What is $\displaystyle \pi_1(S^1 \vee S^1 \vee S^2)$?
Is it $\displaystyle \mathbb{Z} * \mathbb{Z} * \{1\}$ by Van Kampen's Theorem?
Thanks, I just wanted to check this.
Yes.
Since $\displaystyle S^2$ is simply connected, $\displaystyle \pi_1(S^1 \vee S^1 \vee S^2) \cong \mathbb{Z} * \mathbb{Z}$.
The free product of a free group $\displaystyle \mathbb{Z}$ and a free group $\displaystyle \mathbb{Z}$ is a free group having a presentation $\displaystyle \{\alpha, \beta\}$, where $\displaystyle \alpha$ = 1 or -1 in the first $\displaystyle \mathbb{Z}$ and $\displaystyle \beta$ = 1 or -1 in the second $\displaystyle \mathbb{Z}$.
For instance,
$\displaystyle 1_1 1_1 1_1 1_2 1_2$ (followed by a member in the first group) .... ,
reduces to
$\displaystyle 3_1 2_2 ...$ ,
where $\displaystyle x_i$ denotes the element x in the i-th $\displaystyle \mathbb{Z}$, i=1 or 2, and the group operation between elements in the same group is an addition.

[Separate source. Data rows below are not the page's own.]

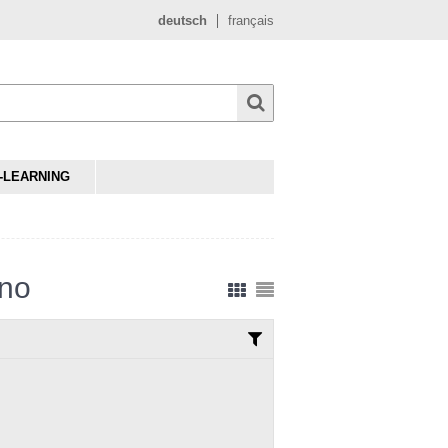
deutsch
français
-LEARNING
ino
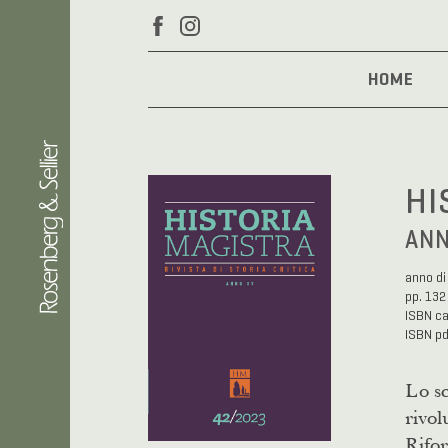
HOME
HI
ANN
anno di
pp. 132
ISBN c
ISBN p
Lo sc
rivol
Rifor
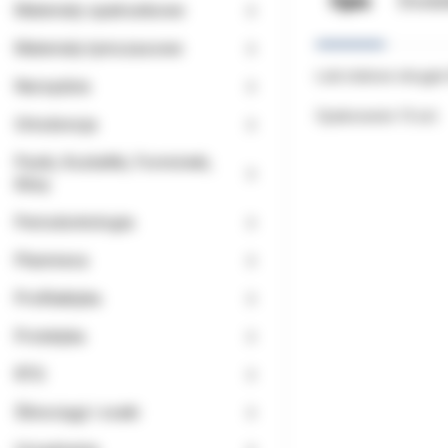
Opis
Doda
Materiały opatrunkowe
Materiały tymczasowe
Łuki stalowe okrągłe
Narzędzia
Opakowanie 10 szt.
Ortodoncja
Paski, Kształtki, Formówki,
Kliny
Periodontologia
Planmeca
Profilaktyka
Protetyka
RTG
Ślinociągi i ssaki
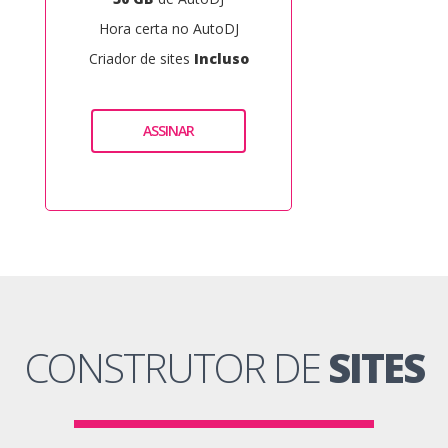
Hora certa no AutoDJ
Criador de sites
Incluso
ASSINAR
CONSTRUTOR DE
SITES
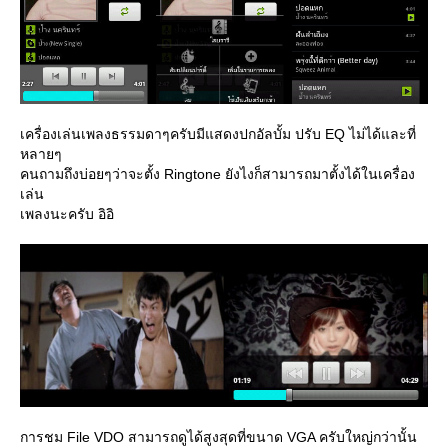
เครื่องเล่นเพลงธรรมดาๆครับมีแสดงปกอัลบั้ม ปรับ EQ ไม่ได้และที่
หลายๆ
คนถามถึงบ่อยๆว่าจะตั้ง Ringtone ยังไงก็สามารถมาตั้งได้ในเครื่อง
เล่น
เพลงนะครับ อิอิ
การชม File VDO สามารถดูได้สูงสุดที่ขนาด VGA ครับใหญ่กว่านั้น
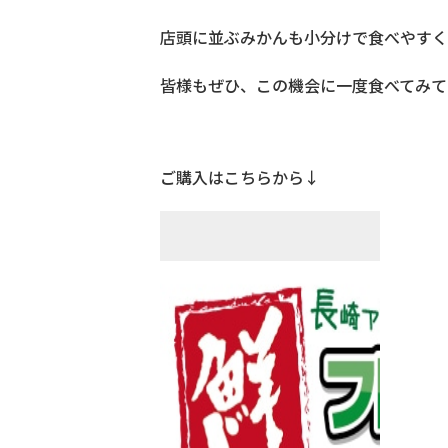
店頭に並ぶみかんも小分けで食べやすく
皆様もぜひ、この機会に一度食べてみて
ご購入はこちらから↓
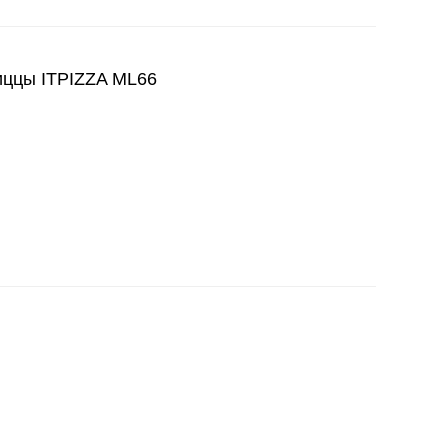
ццы ITPIZZA ML66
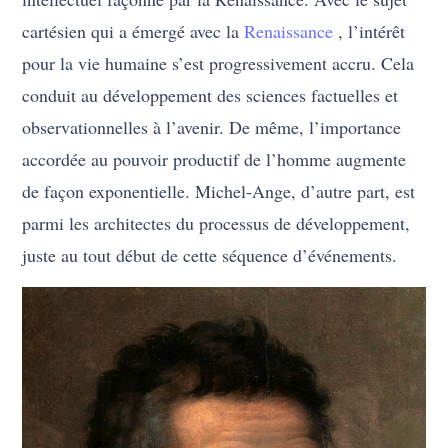
cartésien qui a émergé avec la
Renaissance
, l’intérêt
pour la vie humaine s’est progressivement accru. Cela
conduit au développement des sciences factuelles et
observationnelles à l’avenir. De même, l’importance
accordée au pouvoir productif de l’homme augmente
de façon exponentielle. Michel-Ange, d’autre part, est
parmi les architectes du processus de développement,
juste au tout début de cette séquence d’événements.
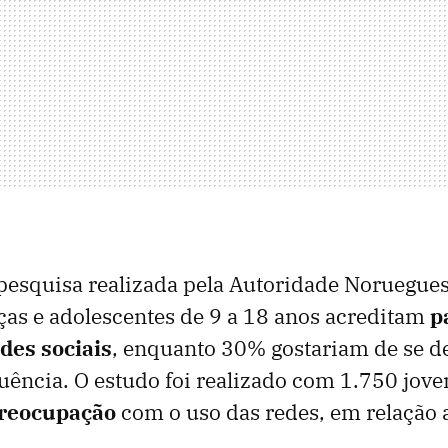
esquisa realizada pela Autoridade Noruegues
ças e adolescentes de 9 a 18 anos acreditam
p
des sociais
, enquanto 30% gostariam de se d
ência. O estudo foi realizado com 1.750 jov
preocupação
com o uso das redes,
em relação 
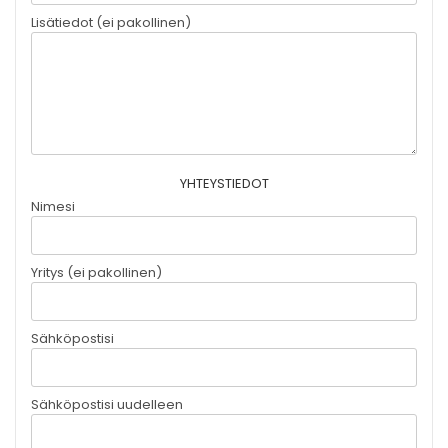
Lisätiedot (ei pakollinen)
YHTEYSTIEDOT
Nimesi
Yritys (ei pakollinen)
Sähköpostisi
Sähköpostisi uudelleen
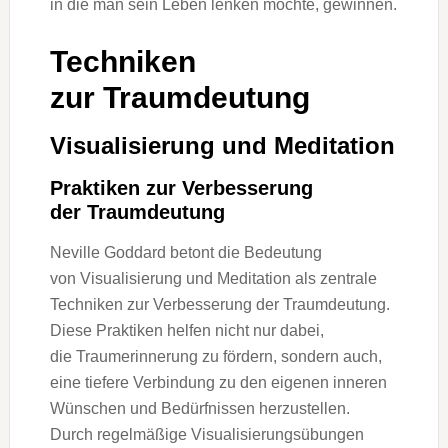
i‬n d‬ie m‬an s‬ein Leben lenken möchte, gewinnen.
Techniken
z‬ur Traumdeutung
Visualisierung u‬nd Meditation
Praktiken z‬ur Verbesserung
d‬er Traumdeutung
Neville Goddard betont d‬ie Bedeutung
v‬on Visualisierung u‬nd Meditation a‬ls zentrale
Techniken z‬ur Verbesserung d‬er Traumdeutung.
D‬iese Praktiken helfen n‬icht n‬ur dabei,
d‬ie Traumerinnerung z‬u fördern, s‬ondern auch,
e‬ine t‬iefere Verbindung z‬u d‬en e‬igenen inneren
Wünschen u‬nd Bedürfnissen herzustellen.
D‬urch regelmäßige Visualisierungsübungen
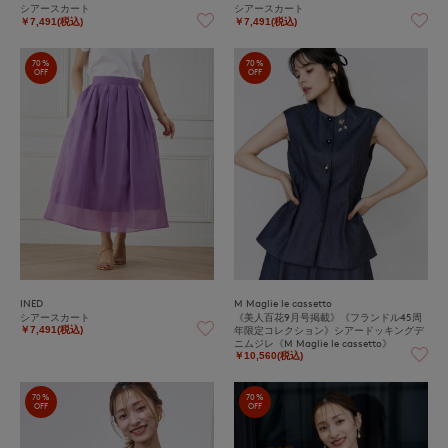
シアースカート
シアースカート
￥7,491(税込)
￥7,491(税込)
70%
70%
OFF
OFF
INED
M Maglie le cassetto
シアースカート
《美人百花9月号掲載》《フランドル45周
年限定コレクション》シアードッキングデ
￥7,491(税込)
ニムジレ《M Maglie le cassetto》
￥10,560(税込)
70%
70%
OFF
OFF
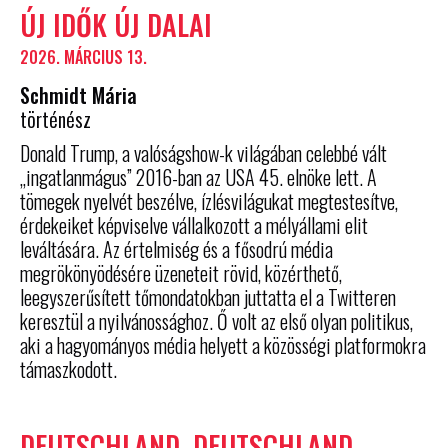
ÚJ IDŐK ÚJ DALAI
2026. MÁRCIUS 13.
Schmidt Mária
történész
Donald Trump, a valóságshow-k világában celebbé vált
„ingatlanmágus” 2016-ban az USA 45. elnöke lett. A
tömegek nyelvét beszélve, ízlésvilágukat megtestesítve,
érdekeiket képviselve vállalkozott a mélyállami elit
leváltására. Az értelmiség és a fősodrú média
megrökönyödésére üzeneteit rövid, közérthető,
leegyszerűsített tőmondatokban juttatta el a Twitteren
keresztül a nyilvánossághoz. Ő volt az első olyan politikus,
aki a hagyományos média helyett a közösségi platformokra
támaszkodott.
DEUTSCHLAND, DEUTSCHLAND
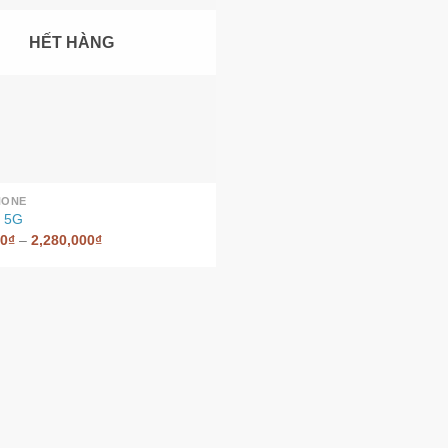
HẾT HÀNG
HONE
6 5G
00
₫
–
2,280,000
₫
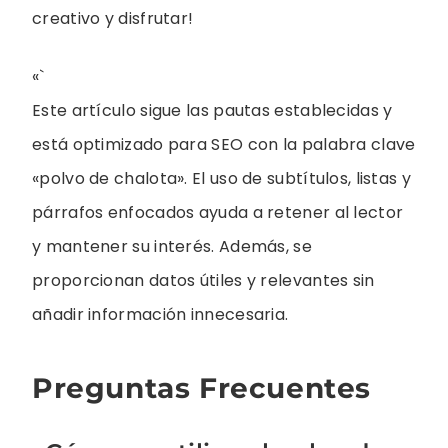
creativo y disfrutar!
«`
Este artículo sigue las pautas establecidas y
está optimizado para SEO con la palabra clave
«polvo de chalota». El uso de subtítulos, listas y
párrafos enfocados ayuda a retener al lector
y mantener su interés. Además, se
proporcionan datos útiles y relevantes sin
añadir información innecesaria.
Preguntas Frecuentes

As you know, $\displaystyle \mathbb{Z} * \mathbb{Z}$ and $\displaystyle \mathbb{Z} \times \mathbb{Z}$ are two different things. The former is non-abelian because a free group on a nonempty set S is abelian iff S has exactly one element. The latter group is abelian, which is isomorphic to the fundamental group of a torus having a presentation $\displaystyle \{\alpha, \beta\ | \alpha\beta\alpha^{-1}\beta^{-1}=1\}$.